One of the most important functions of a credit card is to help you build your credit. However, if the card just sits in your drawer, doing nothing, it can’t build a thing. “Building credit” means demonstrating your financial responsibility in a way that can be calculated by and reflected through a FICO score. For your card to truly make an impact on that score it needs to be used, at least occasionally. Sure, you can pay it off in full, but you have to use it at some point.
As we just said, you need to show responsible usage. This is why your credit report shows details like average balance and credit limit, to demonstrate how much you use – or abuse – the credit card. In addition, many banks have a non-usage closure, which means that if you go anywhere from six to eighteen months without charging on or paying on that credit card then they may close it.
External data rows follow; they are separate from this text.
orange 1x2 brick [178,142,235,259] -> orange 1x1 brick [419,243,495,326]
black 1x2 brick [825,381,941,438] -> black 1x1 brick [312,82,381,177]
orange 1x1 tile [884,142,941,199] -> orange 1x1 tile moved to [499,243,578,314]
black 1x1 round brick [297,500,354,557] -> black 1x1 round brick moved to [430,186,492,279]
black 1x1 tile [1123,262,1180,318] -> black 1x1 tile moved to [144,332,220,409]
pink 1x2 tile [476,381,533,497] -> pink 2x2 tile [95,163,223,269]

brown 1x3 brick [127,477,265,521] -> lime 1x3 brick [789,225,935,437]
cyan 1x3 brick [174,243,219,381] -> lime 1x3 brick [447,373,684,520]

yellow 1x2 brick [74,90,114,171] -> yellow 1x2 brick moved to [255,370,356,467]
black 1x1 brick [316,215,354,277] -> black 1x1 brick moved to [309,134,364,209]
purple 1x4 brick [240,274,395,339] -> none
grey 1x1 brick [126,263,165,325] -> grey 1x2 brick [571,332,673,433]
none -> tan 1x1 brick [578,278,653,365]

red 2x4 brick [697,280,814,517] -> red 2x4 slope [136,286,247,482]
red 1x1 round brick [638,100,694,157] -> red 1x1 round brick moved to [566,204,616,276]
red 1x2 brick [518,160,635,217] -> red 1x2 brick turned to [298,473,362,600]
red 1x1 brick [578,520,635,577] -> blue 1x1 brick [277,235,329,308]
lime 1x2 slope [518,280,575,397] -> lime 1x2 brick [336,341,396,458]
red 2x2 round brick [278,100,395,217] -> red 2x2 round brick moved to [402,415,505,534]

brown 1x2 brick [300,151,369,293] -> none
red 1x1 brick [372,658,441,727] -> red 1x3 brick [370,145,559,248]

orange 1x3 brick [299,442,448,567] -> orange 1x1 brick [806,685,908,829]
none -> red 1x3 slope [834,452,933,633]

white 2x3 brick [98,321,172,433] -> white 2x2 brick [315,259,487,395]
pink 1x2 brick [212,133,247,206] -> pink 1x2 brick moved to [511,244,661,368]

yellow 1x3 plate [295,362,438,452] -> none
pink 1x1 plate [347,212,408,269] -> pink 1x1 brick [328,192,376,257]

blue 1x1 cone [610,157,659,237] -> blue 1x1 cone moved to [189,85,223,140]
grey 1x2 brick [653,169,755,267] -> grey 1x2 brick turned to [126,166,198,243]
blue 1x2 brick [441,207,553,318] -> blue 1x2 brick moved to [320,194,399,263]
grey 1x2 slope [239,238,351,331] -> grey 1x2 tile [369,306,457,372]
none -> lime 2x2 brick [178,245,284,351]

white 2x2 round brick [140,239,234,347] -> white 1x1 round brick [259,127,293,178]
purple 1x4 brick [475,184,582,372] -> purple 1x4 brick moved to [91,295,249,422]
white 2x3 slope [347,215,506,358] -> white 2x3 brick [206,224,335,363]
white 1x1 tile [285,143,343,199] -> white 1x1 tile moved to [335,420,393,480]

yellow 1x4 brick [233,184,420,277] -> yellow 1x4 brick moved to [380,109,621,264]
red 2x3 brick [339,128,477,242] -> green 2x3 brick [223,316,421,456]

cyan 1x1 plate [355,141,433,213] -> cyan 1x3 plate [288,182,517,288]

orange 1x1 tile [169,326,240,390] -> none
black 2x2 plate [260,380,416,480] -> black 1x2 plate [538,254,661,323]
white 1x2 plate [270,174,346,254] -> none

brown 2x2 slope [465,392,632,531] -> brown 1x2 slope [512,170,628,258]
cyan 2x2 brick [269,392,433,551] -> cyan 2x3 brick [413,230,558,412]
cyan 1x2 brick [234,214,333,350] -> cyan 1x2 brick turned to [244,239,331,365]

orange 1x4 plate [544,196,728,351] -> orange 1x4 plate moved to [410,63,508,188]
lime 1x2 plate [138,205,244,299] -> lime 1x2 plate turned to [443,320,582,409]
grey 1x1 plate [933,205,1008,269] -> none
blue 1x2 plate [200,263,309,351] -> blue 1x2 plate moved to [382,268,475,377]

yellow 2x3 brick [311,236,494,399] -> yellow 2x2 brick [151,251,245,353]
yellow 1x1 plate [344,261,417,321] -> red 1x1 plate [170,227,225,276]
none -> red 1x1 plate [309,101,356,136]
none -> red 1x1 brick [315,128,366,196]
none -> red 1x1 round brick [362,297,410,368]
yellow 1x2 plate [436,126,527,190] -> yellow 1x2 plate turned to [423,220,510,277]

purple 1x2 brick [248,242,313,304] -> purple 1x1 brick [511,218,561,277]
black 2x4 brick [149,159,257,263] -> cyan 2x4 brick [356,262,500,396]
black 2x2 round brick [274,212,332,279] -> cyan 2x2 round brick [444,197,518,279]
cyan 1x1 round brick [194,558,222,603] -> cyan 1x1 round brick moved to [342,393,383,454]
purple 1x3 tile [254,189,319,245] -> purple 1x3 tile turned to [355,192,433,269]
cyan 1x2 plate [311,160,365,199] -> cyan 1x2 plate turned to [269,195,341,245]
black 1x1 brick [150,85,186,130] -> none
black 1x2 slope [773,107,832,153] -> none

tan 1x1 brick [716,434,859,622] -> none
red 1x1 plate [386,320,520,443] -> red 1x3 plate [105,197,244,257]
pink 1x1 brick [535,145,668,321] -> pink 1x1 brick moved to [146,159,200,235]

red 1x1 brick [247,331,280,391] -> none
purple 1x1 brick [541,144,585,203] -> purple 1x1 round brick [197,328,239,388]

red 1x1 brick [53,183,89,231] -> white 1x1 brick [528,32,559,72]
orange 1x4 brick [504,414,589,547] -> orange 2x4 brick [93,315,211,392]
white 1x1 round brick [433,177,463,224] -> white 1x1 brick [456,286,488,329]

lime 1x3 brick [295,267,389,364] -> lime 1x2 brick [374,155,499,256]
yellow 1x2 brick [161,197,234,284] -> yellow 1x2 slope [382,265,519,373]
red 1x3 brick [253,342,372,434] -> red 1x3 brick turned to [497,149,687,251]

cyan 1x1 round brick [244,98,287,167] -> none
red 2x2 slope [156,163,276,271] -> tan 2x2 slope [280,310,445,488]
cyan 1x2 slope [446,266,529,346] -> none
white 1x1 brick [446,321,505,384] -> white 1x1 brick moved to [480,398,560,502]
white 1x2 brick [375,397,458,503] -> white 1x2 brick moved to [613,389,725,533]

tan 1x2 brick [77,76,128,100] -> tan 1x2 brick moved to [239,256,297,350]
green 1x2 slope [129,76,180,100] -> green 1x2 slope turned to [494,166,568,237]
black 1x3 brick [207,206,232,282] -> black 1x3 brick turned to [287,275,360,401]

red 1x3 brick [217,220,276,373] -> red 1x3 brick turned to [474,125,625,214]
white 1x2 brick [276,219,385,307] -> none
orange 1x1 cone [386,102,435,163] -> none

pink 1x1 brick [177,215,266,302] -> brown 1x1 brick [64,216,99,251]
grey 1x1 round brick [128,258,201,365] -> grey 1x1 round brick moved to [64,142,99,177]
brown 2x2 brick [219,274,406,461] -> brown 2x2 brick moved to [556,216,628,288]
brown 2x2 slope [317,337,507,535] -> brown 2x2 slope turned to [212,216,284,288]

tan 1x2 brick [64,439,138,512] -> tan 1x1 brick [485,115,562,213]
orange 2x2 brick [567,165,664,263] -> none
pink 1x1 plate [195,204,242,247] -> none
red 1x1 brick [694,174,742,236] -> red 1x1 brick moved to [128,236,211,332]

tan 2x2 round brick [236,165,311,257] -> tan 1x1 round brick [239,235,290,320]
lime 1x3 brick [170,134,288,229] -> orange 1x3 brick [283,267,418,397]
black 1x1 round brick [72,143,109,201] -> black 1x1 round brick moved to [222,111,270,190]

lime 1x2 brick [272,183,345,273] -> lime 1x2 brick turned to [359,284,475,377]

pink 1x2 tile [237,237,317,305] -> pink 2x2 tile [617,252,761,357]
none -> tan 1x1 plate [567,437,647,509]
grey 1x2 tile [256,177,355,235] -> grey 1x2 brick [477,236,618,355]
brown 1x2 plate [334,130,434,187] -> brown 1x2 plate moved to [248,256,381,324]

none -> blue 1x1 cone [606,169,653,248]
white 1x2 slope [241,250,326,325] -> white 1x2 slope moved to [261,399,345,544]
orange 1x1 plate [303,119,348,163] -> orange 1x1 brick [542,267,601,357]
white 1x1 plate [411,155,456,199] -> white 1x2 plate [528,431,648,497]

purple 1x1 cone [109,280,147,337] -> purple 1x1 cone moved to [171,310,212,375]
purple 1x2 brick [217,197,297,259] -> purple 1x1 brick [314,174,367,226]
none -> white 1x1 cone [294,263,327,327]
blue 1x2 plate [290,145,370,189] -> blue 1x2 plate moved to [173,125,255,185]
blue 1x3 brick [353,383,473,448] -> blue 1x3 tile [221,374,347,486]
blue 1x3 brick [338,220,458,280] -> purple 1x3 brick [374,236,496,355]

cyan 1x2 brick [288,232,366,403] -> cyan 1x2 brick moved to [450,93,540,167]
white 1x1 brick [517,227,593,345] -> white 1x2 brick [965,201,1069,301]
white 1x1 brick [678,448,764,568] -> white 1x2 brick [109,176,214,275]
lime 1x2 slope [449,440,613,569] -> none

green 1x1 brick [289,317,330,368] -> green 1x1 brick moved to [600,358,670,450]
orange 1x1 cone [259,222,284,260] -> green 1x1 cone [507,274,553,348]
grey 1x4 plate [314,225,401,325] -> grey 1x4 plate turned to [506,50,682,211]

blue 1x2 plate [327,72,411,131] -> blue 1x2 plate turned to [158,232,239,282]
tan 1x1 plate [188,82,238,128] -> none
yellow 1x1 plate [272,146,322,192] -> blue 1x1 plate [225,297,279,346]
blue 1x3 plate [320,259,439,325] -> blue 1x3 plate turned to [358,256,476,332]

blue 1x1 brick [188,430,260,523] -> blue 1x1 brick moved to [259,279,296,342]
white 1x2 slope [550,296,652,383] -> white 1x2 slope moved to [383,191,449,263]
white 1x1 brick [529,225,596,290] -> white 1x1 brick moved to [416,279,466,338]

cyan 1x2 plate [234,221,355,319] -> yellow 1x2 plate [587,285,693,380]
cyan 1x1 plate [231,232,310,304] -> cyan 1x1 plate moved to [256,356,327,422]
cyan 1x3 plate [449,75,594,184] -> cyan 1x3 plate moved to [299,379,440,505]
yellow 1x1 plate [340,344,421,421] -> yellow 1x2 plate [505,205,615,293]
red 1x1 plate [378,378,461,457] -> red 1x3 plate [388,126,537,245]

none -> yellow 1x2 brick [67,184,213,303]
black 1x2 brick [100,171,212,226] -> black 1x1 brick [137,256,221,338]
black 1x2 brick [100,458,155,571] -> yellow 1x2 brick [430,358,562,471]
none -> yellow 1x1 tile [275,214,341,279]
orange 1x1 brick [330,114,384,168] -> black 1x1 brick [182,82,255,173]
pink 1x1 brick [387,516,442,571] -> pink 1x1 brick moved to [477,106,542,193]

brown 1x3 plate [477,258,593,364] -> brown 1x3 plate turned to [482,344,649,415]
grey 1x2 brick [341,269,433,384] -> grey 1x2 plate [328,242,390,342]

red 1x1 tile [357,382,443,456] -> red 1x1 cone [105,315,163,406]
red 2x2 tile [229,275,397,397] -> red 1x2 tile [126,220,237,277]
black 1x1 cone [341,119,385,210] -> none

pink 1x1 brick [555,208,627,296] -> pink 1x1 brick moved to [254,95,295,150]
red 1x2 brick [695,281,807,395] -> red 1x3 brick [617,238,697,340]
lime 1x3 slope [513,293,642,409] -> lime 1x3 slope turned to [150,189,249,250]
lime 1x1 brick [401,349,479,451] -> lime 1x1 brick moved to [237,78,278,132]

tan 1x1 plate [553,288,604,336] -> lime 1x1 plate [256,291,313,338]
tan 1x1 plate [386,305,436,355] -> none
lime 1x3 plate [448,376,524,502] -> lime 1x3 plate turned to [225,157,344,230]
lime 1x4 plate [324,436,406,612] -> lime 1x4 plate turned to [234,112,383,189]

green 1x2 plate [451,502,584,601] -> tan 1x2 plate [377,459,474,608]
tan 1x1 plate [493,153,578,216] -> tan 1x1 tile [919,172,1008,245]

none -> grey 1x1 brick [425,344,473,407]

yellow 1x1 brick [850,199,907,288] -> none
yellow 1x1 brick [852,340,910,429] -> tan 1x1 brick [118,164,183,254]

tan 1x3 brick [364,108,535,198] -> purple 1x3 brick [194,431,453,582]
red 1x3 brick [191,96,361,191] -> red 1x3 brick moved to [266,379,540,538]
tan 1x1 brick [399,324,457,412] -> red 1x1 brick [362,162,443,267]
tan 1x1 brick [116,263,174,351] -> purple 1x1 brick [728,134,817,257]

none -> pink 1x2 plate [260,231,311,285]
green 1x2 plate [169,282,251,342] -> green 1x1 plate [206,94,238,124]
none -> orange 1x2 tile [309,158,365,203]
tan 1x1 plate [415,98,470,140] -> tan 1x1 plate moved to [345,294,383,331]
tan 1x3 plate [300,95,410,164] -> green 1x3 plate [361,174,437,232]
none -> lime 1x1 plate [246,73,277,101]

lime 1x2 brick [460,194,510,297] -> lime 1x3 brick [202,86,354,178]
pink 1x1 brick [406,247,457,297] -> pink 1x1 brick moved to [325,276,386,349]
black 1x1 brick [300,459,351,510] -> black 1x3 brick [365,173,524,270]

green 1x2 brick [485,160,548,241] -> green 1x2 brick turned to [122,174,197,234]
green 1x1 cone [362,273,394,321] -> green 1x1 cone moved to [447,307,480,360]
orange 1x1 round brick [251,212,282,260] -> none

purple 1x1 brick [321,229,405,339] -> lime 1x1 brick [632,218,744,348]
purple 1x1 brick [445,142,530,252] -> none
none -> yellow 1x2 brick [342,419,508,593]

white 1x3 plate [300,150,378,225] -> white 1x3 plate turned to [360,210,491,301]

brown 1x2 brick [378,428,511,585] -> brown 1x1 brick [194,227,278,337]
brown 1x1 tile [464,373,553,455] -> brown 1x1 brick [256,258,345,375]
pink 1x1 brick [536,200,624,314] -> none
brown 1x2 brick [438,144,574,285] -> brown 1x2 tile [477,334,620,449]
They usually do so without warning and without asking you.
If you have a balance on a high interest credit card, or owe money in some other high interest capacity, it can be beneficial to do credit card balance transfers of that balance to a low interest card. Sometimes, credit card transfers can be a good way to save on interest. Even if you maintain a balance you will pay less interest in the end, and that, as Martha Stewart likes to say, is a good thing. Use a credit card calculator payoff tool online to see how transferring balances might save you money! Here is a good one: http://www.creditcards.com/calculators/
Thus far we have said that you need to use your credit cards to keep them active and to ensure that they are building credit adequately. But does this mean that you necessarily have to maintain a balance on them and pay interest on them?
A FICO score looks at how long you have had credit (so keep your oldest cards), what variety of credit you have (mortgage, car, credit card), how much you owe and how well you have paid. This means that some people can be “punished” by paying their cards in full each month. But few people know the true ins and outs of the FICO score, and FICO plays it close to the vest. What we do know is that many people who never carry a balance on a credit card have scores over 800. In addition, there has been some talk in late 2014 that FICO may be changing this part of the credit score so as not to punish such good users. So it is possible that carrying a balance, at least sometimes, helps your score, but it may not be necessary or worth the financial cost.